*** STUDY MATERIAL ***
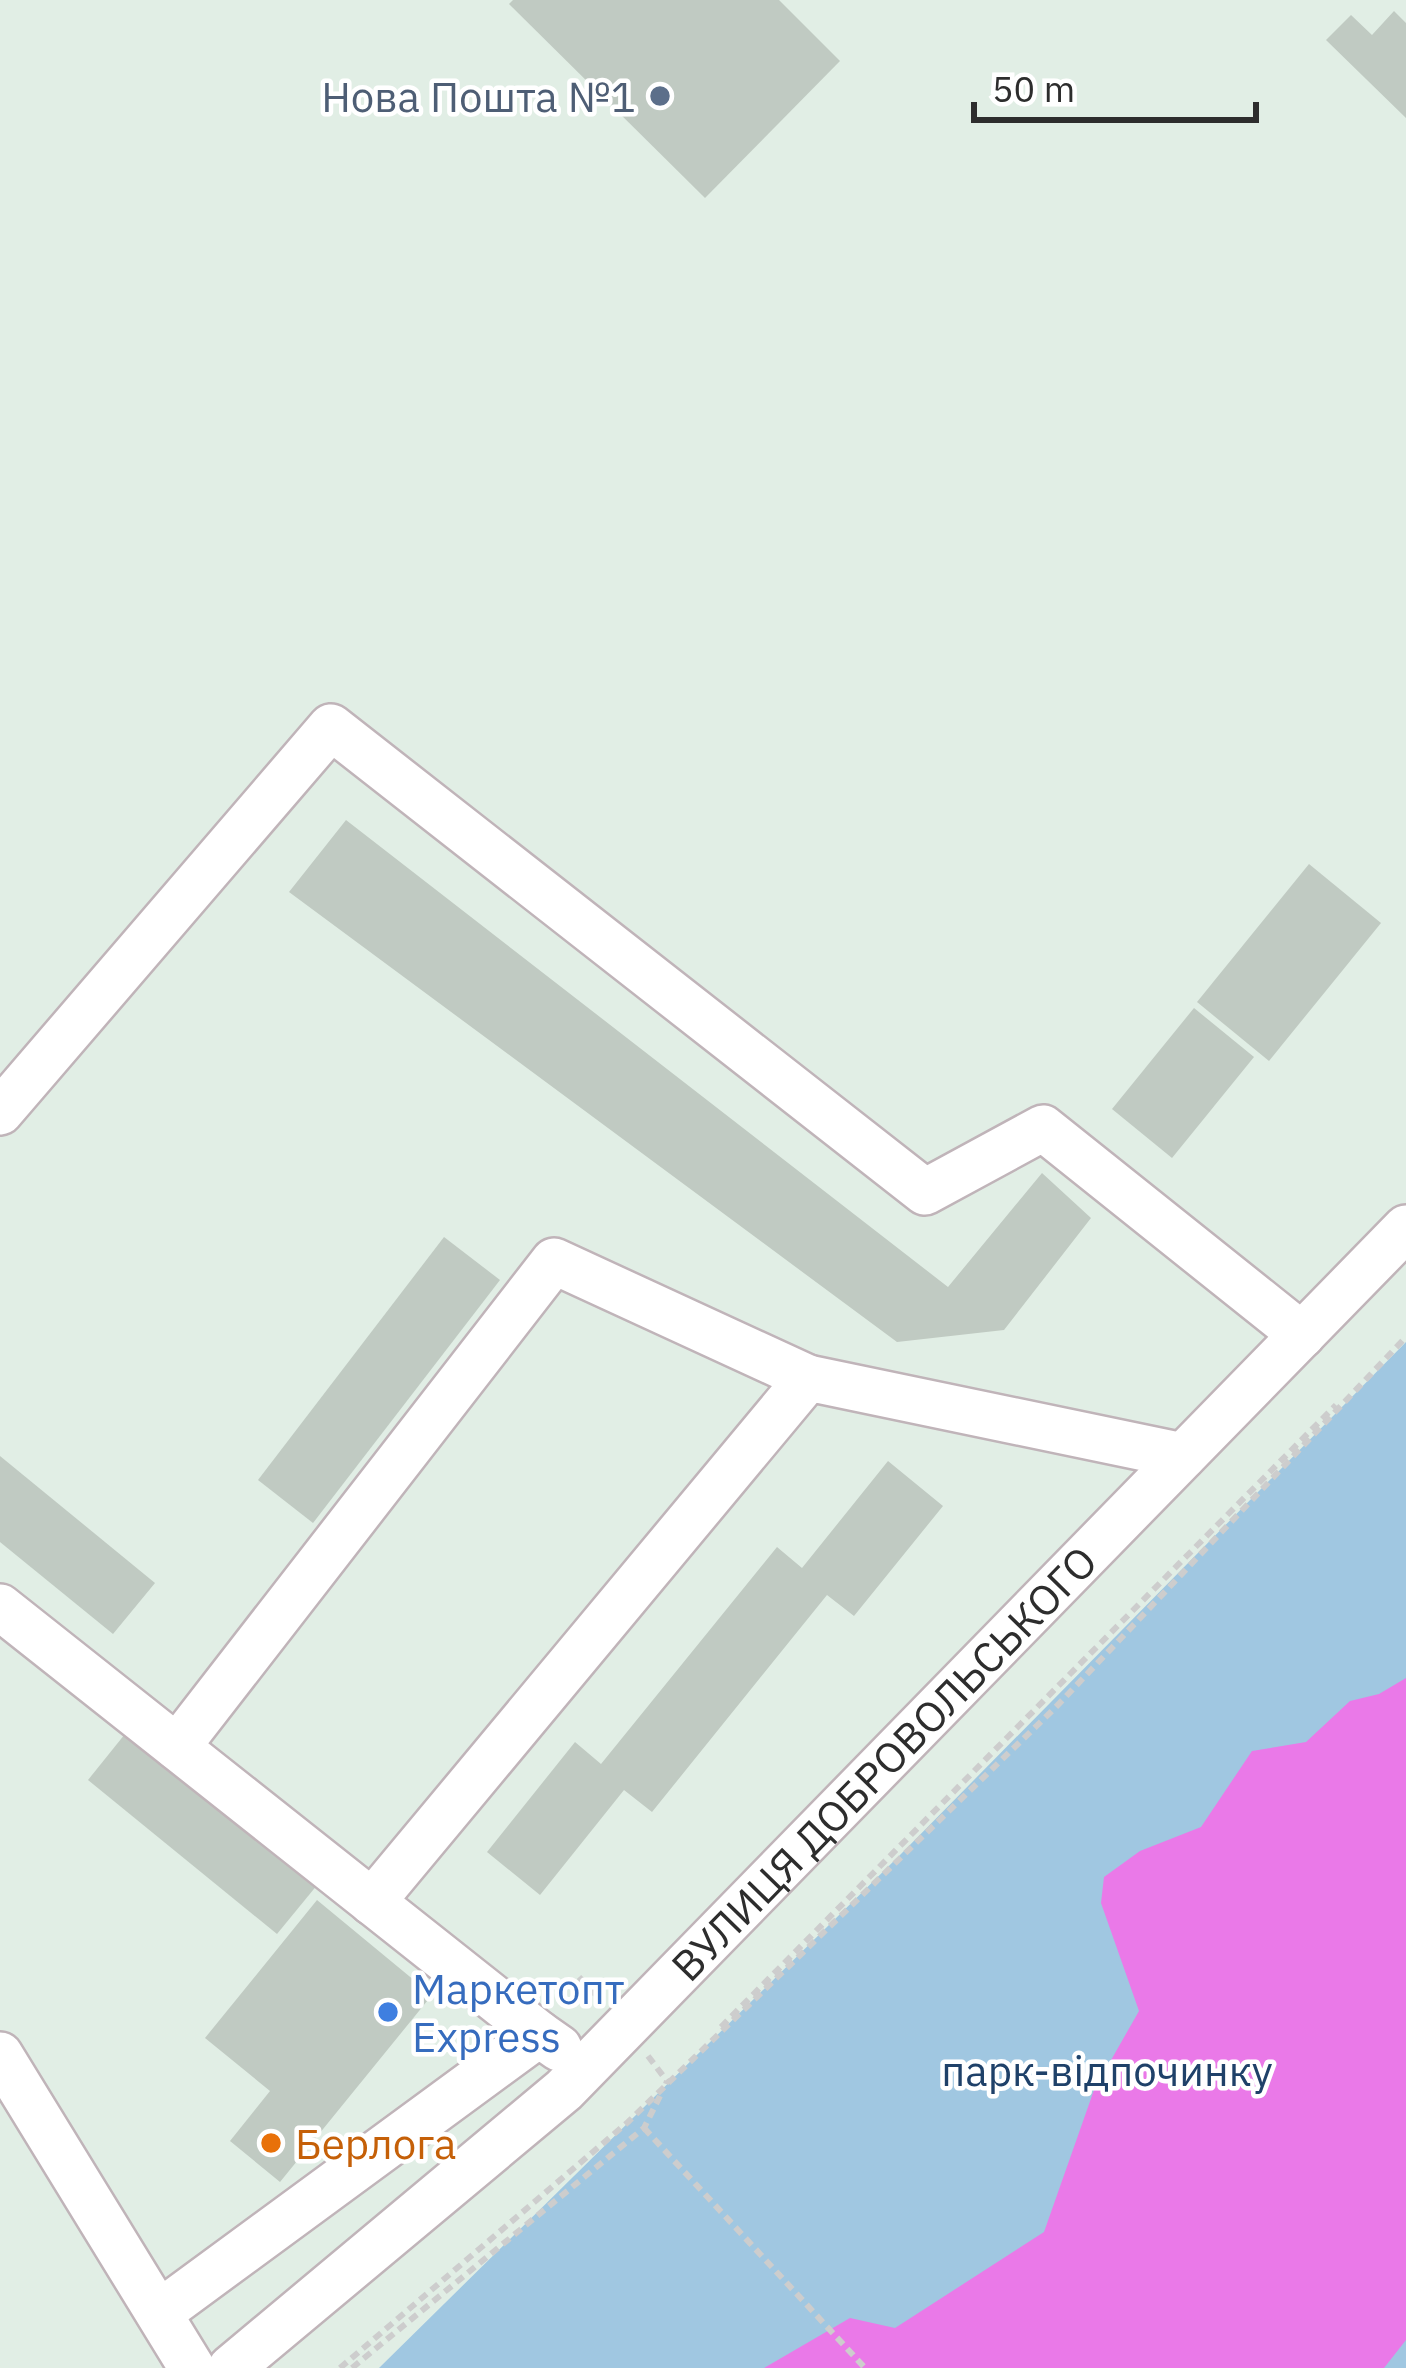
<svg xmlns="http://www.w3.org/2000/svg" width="1406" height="2368" viewBox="0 0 1406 2368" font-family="'IBM Plex Sans',sans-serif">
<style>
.green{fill:#a0c7e1}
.water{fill:#ea79e8}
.building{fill:#c0cac2}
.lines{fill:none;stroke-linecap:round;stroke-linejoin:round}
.minor-casing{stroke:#c0b4b9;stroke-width:50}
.path{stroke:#cdcdcd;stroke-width:6;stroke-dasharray:9 6;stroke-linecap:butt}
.minor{stroke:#fff;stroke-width:45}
.service-dot{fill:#5c6f8a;stroke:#fff;stroke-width:4.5}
.shop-dot{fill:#3f7fe0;stroke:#fff;stroke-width:4.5}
.food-dot{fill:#e8710a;stroke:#fff;stroke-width:4.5}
.labels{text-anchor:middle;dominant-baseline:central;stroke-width:9;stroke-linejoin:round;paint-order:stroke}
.service-label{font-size:42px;fill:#4e5e75;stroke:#fff;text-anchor:end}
.street-label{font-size:42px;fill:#2d2d2d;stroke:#fff}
.shop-label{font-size:42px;fill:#366cbe;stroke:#fff;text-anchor:start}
.park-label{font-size:42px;fill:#1f4169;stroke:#fff}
.food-label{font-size:42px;fill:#c56008;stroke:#fff;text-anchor:start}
</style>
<rect width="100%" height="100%" fill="#e1eee5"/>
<path class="green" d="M1406,1342V2368H379L900,1855Z"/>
<path class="water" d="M1406,1678V2340L1384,2368H764L850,2318L895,2328L1044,2232L1094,2090L1139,2011L1101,1903L1104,1877L1140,1851L1201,1827L1252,1751L1306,1742L1350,1701L1379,1694Z"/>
<g class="building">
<path d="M513,0H779L840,61L705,198L509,4Z"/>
<path d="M1394,11L1406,23V118L1326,40L1351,15L1372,35Z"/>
<path d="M346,820L948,1287L1042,1173L1091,1218L1004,1330L897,1342L289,892Z"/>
<path d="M1309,864L1381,923L1269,1061L1197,1002Z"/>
<path d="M1194,1008L1254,1057L1172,1158L1112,1109Z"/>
<path d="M444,1237L500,1280L313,1523L258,1480Z"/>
<path d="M0,1456L155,1583L113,1634L0,1542Z"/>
<path d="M888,1461L943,1506L854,1616L827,1595L652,1812L624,1790L540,1895L487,1852L575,1742L601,1764L777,1547L802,1568Z"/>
<path d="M129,1729L318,1884L277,1934L88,1780Z"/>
<path d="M317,1900L432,1995L280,2182L230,2141L270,2091L205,2038Z"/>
</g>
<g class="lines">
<defs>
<g id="minor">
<path d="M0,1112L331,727L925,1192L1043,1128L1302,1335"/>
<path d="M0,1607L539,2034"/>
<path d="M177,1747L554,1261L808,1378"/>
<path d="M372,1902L808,1378L1183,1456"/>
<path d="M0,2055L192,2368"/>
<path d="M159,2313L539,2034L559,2048"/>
<path id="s1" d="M231,2368L564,2090L1406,1228"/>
</g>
</defs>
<use href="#minor" class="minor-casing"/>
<g class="path">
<path d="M579,1977L597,1996"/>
<path d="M721,2027L1336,1405"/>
<path d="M648,2056L667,2081L666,2084"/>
<path d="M644,2128L865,2368"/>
<path d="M340,2368L628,2122L1054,1709L1406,1337"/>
<path d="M352,2368L644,2128L660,2096"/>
</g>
<use href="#minor" class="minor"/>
</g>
<circle class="service-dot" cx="660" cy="96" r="12"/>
<circle class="shop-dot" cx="388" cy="2012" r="12"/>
<circle class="food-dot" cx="271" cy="2143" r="12"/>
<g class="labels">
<g class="service-label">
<text x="636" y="96">Нова Пошта №1</text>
</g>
<g class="street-label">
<text stroke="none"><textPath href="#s1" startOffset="891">ВУЛИЦЯ ДОБРОВОЛЬСЬКОГО</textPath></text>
</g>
<g class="shop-label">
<text x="412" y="1988">Маркетопт<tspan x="412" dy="48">Express</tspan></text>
</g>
<g class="park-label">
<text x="1107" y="2070">парк-відпочинку</text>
</g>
<g class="food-label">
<text x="295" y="2143">Берлога</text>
</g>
</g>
<path d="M974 102v18h282v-18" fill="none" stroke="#2d2d2d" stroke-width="6"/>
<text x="992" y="102" font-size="36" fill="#2d2d2d" stroke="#ffffff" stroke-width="9" paint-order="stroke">50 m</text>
</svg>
***
> **WORK TO BE COMPLETED**
Looking at the records above, how many lines contain "linecap"? Answer with the number alone.

> **RESULT OF THIS EXERCISE**
2